If I've understood correctly what you're saying, you seem to be implying that if 'over-refining' (whatever that means) at some point produces an increase in Rfree along the trajectory then one should stop refining at that point. However this is tantamount to using Rfree as a convergence criterion! The whole point of Rfree surely is that it has absolutely no say in the decision when to stop refinement (otherwise it's no longer 'free').
The target of refinement is the maximum of the likelihood, not any of the R values (clue: it's called 'maximum likelihood refinement', not 'R-value refinement'). So it's actually completely irrelevant whether the R values go up or down during the refinement, since they are not the functions being optimised. Since the functional dependence of the R values on the parameters is quite different from that of the likelihood (for one thing the conventional R values take no account of the weighting), there's absolutely no reason why the R values should slavishly follow the likelihood in its upward trend.

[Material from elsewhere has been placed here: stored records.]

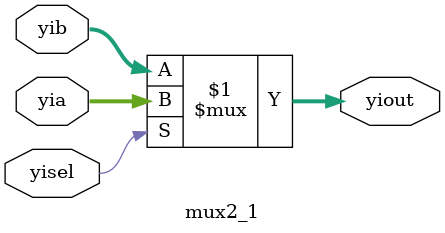
<source format=v>
`timescale 1ns / 1ps
module mux2_1(
    input [31:0] yia,
    input [31:0] yib,
    input yisel,
    output [31:0] yiout
    );
	 assign yiout = yisel?yia:yib;


endmodule

</source>
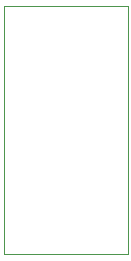
<source format=gbr>
%TF.GenerationSoftware,KiCad,Pcbnew,9.0.4*%
%TF.CreationDate,2025-09-01T15:08:38-04:00*%
%TF.ProjectId,servo_regulator,73657276-6f5f-4726-9567-756c61746f72,rev?*%
%TF.SameCoordinates,Original*%
%TF.FileFunction,Profile,NP*%
%FSLAX46Y46*%
G04 Gerber Fmt 4.6, Leading zero omitted, Abs format (unit mm)*
G04 Created by KiCad (PCBNEW 9.0.4) date 2025-09-01 15:08:38*
%MOMM*%
%LPD*%
G01*
G04 APERTURE LIST*
%TA.AperFunction,Profile*%
%ADD10C,0.100000*%
%TD*%
G04 APERTURE END LIST*
D10*
X115000000Y-29500000D02*
X125500000Y-29500000D01*
X125500000Y-50500000D01*
X115000000Y-50500000D01*
X115000000Y-29500000D01*
M02*

</source>
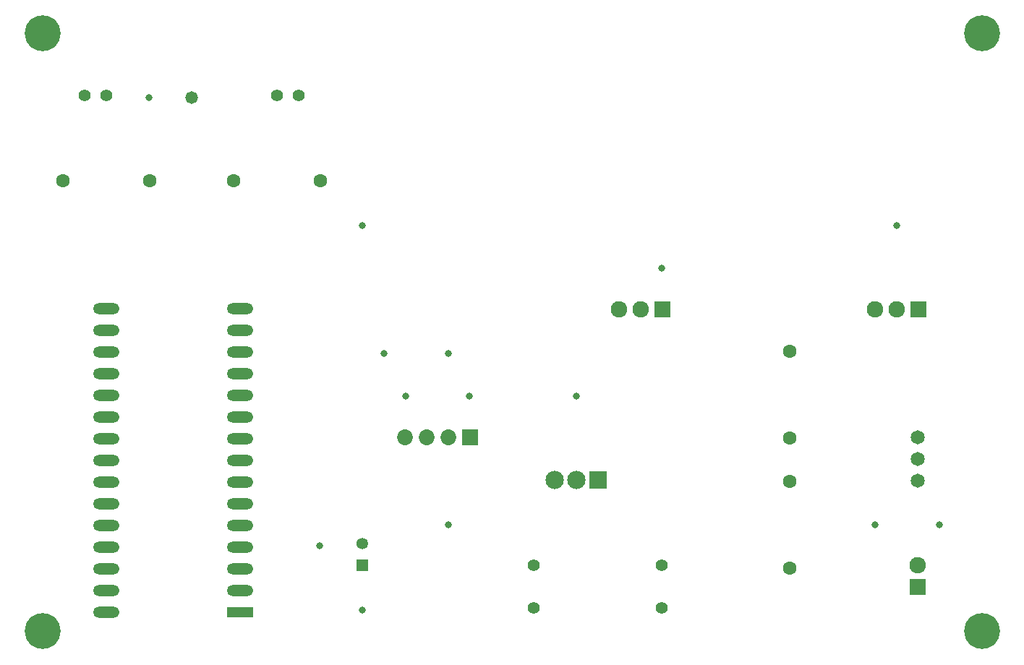
<source format=gts>
G04*
G04 #@! TF.GenerationSoftware,Altium Limited,Altium Designer,20.1.14 (287)*
G04*
G04 Layer_Color=8388736*
%FSLAX25Y25*%
%MOIN*%
G70*
G04*
G04 #@! TF.SameCoordinates,E164291B-CF09-4FE7-BB31-66095F1D64E0*
G04*
G04*
G04 #@! TF.FilePolarity,Negative*
G04*
G01*
G75*
%ADD14R,0.12247X0.05097*%
G04:AMPARAMS|DCode=15|XSize=122.47mil|YSize=50.97mil|CornerRadius=25.49mil|HoleSize=0mil|Usage=FLASHONLY|Rotation=180.000|XOffset=0mil|YOffset=0mil|HoleType=Round|Shape=RoundedRectangle|*
%AMROUNDEDRECTD15*
21,1,0.12247,0.00000,0,0,180.0*
21,1,0.07150,0.05097,0,0,180.0*
1,1,0.05097,-0.03575,0.00000*
1,1,0.05097,0.03575,0.00000*
1,1,0.05097,0.03575,0.00000*
1,1,0.05097,-0.03575,0.00000*
%
%ADD15ROUNDEDRECTD15*%
%ADD16C,0.16548*%
%ADD17C,0.06312*%
%ADD18C,0.06509*%
%ADD19C,0.05524*%
%ADD20C,0.07591*%
%ADD21R,0.07591X0.07591*%
%ADD22C,0.07296*%
%ADD23R,0.07296X0.07296*%
%ADD24R,0.07591X0.07591*%
%ADD25C,0.08418*%
%ADD26R,0.08418X0.08418*%
%ADD27C,0.05328*%
%ADD28R,0.05328X0.05328*%
%ADD29C,0.03162*%
%ADD30C,0.05800*%
D14*
X100945Y18740D02*
D03*
D15*
Y28740D02*
D03*
Y38740D02*
D03*
Y48740D02*
D03*
Y58740D02*
D03*
Y68740D02*
D03*
Y78740D02*
D03*
Y88740D02*
D03*
Y98740D02*
D03*
Y108740D02*
D03*
Y118740D02*
D03*
Y128740D02*
D03*
Y138740D02*
D03*
Y148740D02*
D03*
Y158740D02*
D03*
X39370D02*
D03*
Y148740D02*
D03*
Y138740D02*
D03*
Y128740D02*
D03*
Y118740D02*
D03*
Y108740D02*
D03*
Y98740D02*
D03*
Y88740D02*
D03*
Y78740D02*
D03*
Y68740D02*
D03*
Y58740D02*
D03*
Y48740D02*
D03*
Y38740D02*
D03*
Y28740D02*
D03*
Y18740D02*
D03*
D16*
X442913Y285433D02*
D03*
Y9843D02*
D03*
X9843D02*
D03*
Y285433D02*
D03*
D17*
X354331Y139055D02*
D03*
Y99055D02*
D03*
Y39055D02*
D03*
Y79055D02*
D03*
X19370Y217480D02*
D03*
X59370D02*
D03*
X138110D02*
D03*
X98110D02*
D03*
D18*
X413386Y79370D02*
D03*
Y89370D02*
D03*
Y99370D02*
D03*
D19*
X39370Y256850D02*
D03*
X29370D02*
D03*
X128110D02*
D03*
X118110D02*
D03*
X295276Y40315D02*
D03*
Y20630D02*
D03*
X236221D02*
D03*
Y40315D02*
D03*
D20*
X413386D02*
D03*
X393701Y158425D02*
D03*
X403701D02*
D03*
X275590D02*
D03*
X285591D02*
D03*
D21*
X413386Y30315D02*
D03*
D22*
X176850Y99370D02*
D03*
X186850D02*
D03*
X196850D02*
D03*
D23*
X206850D02*
D03*
D24*
X413701Y158425D02*
D03*
X295590D02*
D03*
D25*
X245905Y79685D02*
D03*
X255906D02*
D03*
D26*
X265905D02*
D03*
D27*
X157480Y50157D02*
D03*
D28*
Y40315D02*
D03*
D29*
X295276Y177165D02*
D03*
X403543Y196850D02*
D03*
X423228Y59055D02*
D03*
X137795Y49213D02*
D03*
X167323Y137795D02*
D03*
X206693Y118110D02*
D03*
X157480Y19685D02*
D03*
X59055Y255906D02*
D03*
X157480Y196850D02*
D03*
X196850Y59055D02*
D03*
Y137795D02*
D03*
X255906Y118110D02*
D03*
X393701Y59055D02*
D03*
X177165Y118110D02*
D03*
D30*
X78740Y255906D02*
D03*
M02*

</source>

So the only thing that matters is the R values at convergence. Convergence as well as optimal agreement with the model is achieved when the likelihood is a maximum under the given starting conditions, and if you were to monitor the likelihood you would see it increasing monotonically: the optimiser does not permit a downward step! So 'over-refinement' by the definition I have understood is impossible! (or maybe I have misunderstood the definition: perhaps someone could define what they mean by 'over-refinement'?).
This of course doesn't mean that if you had started with different conditions (e.g. a different model, parameterisation, weighting scheme, etc.) then you mightn't have obtained better agreement between the model & data at convergence. If under different starting conditions you obtain a higher Rfree at the maximum of the likelihood then it's likely you have overfitted (not over-refined), i.e. you are fitting the parameters of the model to some degree to random errors in the data. Overfitting is determined by the starting conditions (mainly the observation / effective parameter ratio), not by the conditions at convergence. The Rfree value at maximum likelihood convergence is a measure of the overfitting that was already inherent in the starting conditions: if you stop refinement before convergence Rfree will most likely not give you a true measure of the degree of overfitting.